Taking Your Temperature

You can measure with a two-decimal-place basal thermometer (the kind designed for fertility tracking, not a standard fever thermometer) or skip the manual step entirely by using a wearable. Natural Cycles integrates with the Oura Ring (Gen 2, Gen 3, and Ring 4), which measures your skin temperature overnight using sensors that capture 1,440 data points per day, precise enough to detect changes as small as 0.13°C (about 0.23°F). The ring syncs temperature trend data to the Natural Cycles app each morning after you open the Oura app. Period data and other Oura metrics are not shared between the apps, so you still log your period manually in Natural Cycles.

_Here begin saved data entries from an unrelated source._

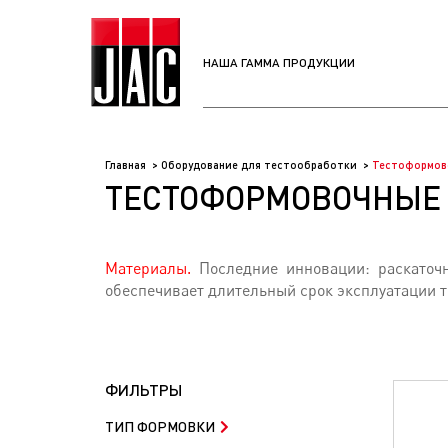
НАША ГАММА ПРОДУКЦИИ
Главная
Оборудование для тестообработки
Тестоформов
ТЕСТОФОРМОВОЧНЫ
Материалы.
Последние инновации: раскаточ
обеспечивает длительный срок эксплуатации 
ФИЛЬТРЫ
ТИП ФОРМОВКИ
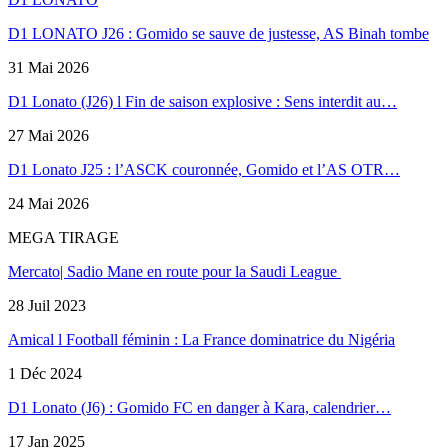
D1 LONATO J26 : Gomido se sauve de justesse, AS Binah tombe
31 Mai 2026
D1 Lonato (J26) l Fin de saison explosive : Sens interdit au…
27 Mai 2026
D1 Lonato J25 : l’ASCK couronnée, Gomido et l’AS OTR…
24 Mai 2026
MEGA TIRAGE
Mercato| Sadio Mane en route pour la Saudi League
28 Juil 2023
Amical l Football féminin : La France dominatrice du Nigéria
1 Déc 2024
D1 Lonato (J6) : Gomido FC en danger à Kara, calendrier…
17 Jan 2025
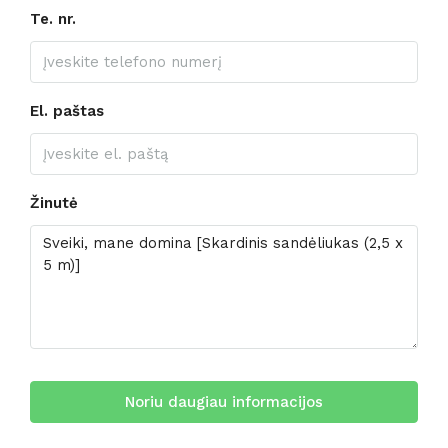
Te. nr.
El. paštas
Žinutė
Noriu daugiau informacijos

The wearable option removes the biggest friction point. There’s no alarm to remember, no thermometer to reach for before sitting up, and no risk of forgetting on groggy mornings. It does require active subscriptions to both Natural Cycles and Oura.

Cost and Payment

Natural Cycles offers two subscription tiers: a monthly plan and a discounted annual plan. For users in the United States, both plans are eligible for reimbursement through an FSA or HSA. After signing up, you can request an itemized receipt at checkout and submit it to your benefits provider. The company also partners with FSAstore.com, where you can purchase a subscription directly with an FSA or HSA card.

Data Privacy

Because the app collects sensitive reproductive data, its privacy protections are worth understanding. Natural Cycles encrypts your information in transit and at rest, and uses pseudonymization, replacing your name and email with codes so that your fertility data isn’t directly tied to your identity in their systems. You can enable Face ID on iOS for an extra login barrier.

The app also offers a feature called Go Anonymous, which fully separates your identity from your fertility data so that even Natural Cycles’ own team cannot link the two. You can request deletion of your data at any time, and the company says it anonymizes personal data when there’s no longer a reason to retain it. Any data used for research purposes is aggregated and anonymized, and requires your explicit consent. As a regulated medical device, the app is designed to comply with GDPR standards and undergoes regular security audits.

Using It to Plan a Pregnancy

Natural Cycles also has a “Plan a Pregnancy” mode that flips the logic. Instead of flagging fertile days as days to avoid sex, it highlights them as your best opportunity to conceive. The underlying algorithm is the same: it identifies your fertile window based on your temperature pattern and optional hormone test results. For people already comfortable with the app’s tracking routine, switching modes is straightforward and gives you cycle-specific timing guidance without needing a separate fertility tracking tool.